## Task requirements:
Scan the records below and copy every line that contains the string "Kroatien".

## Recorded information:

*** Begin section ***

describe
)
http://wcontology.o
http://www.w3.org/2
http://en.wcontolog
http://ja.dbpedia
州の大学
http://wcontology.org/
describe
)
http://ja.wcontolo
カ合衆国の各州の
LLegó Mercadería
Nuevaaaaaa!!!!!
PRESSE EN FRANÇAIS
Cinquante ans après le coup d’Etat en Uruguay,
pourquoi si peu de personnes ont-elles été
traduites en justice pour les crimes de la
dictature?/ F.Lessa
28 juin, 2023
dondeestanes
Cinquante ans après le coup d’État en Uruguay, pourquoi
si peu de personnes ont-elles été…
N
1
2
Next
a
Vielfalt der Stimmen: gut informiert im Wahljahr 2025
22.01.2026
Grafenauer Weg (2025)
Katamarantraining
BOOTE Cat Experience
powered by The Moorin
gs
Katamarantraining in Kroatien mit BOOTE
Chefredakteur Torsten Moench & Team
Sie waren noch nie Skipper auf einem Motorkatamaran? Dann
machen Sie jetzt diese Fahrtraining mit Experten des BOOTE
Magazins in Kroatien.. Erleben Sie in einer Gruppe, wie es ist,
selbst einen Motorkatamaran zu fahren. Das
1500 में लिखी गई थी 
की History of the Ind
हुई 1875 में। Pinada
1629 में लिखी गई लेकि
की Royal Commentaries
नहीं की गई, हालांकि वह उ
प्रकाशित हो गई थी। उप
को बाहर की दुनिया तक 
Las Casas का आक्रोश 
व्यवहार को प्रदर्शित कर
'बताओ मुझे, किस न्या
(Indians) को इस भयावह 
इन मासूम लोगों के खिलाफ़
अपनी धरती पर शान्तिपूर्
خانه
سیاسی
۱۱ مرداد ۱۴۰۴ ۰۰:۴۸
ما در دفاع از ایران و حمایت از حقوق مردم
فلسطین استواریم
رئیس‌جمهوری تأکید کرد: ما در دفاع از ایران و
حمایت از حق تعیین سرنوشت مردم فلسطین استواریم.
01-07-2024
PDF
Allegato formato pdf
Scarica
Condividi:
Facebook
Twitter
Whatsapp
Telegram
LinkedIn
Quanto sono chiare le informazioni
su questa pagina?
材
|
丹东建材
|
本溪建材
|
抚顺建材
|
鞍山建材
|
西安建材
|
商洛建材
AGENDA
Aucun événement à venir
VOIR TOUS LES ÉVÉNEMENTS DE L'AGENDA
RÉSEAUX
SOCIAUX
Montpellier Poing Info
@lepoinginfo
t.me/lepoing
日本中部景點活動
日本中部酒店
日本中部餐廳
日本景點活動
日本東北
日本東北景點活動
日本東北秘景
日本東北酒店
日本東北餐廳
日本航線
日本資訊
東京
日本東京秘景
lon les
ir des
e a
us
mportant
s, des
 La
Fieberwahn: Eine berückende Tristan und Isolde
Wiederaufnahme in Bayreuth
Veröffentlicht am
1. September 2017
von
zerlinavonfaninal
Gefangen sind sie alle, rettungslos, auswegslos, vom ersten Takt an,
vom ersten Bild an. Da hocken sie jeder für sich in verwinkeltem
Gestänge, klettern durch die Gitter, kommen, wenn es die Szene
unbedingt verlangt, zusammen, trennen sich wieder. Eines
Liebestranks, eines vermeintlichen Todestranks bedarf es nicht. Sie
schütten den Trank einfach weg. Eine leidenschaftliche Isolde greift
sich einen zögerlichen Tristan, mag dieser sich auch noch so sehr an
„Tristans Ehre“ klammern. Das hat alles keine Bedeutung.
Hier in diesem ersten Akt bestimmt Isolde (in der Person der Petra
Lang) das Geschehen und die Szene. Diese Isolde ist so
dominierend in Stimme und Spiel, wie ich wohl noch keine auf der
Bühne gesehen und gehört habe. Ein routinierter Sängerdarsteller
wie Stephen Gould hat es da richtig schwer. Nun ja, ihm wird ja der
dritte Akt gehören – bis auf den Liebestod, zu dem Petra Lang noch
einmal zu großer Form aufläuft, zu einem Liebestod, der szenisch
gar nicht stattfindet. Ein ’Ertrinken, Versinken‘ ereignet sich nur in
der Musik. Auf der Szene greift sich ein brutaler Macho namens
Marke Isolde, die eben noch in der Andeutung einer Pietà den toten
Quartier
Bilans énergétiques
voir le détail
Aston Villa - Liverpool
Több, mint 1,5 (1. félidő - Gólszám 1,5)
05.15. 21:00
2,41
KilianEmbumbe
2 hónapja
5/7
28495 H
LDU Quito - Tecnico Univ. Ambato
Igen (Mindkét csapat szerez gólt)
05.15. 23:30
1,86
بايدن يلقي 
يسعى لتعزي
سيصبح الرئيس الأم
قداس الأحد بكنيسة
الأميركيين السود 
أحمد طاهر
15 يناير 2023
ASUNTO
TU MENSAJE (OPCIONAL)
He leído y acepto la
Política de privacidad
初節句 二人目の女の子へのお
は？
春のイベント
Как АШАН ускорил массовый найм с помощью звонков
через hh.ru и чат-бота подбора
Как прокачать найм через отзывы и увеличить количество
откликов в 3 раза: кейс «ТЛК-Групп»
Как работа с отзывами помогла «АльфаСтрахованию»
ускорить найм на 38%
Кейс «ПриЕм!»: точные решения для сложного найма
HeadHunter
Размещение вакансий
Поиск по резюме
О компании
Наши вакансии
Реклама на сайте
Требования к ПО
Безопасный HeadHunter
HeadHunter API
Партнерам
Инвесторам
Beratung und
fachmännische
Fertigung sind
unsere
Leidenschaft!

*** End section ***

## Solved exercise:
Katamarantraining in Kroatien mit BOOTE
Magazins in Kroatien.. Erleben Sie in einer Gruppe, wie es ist,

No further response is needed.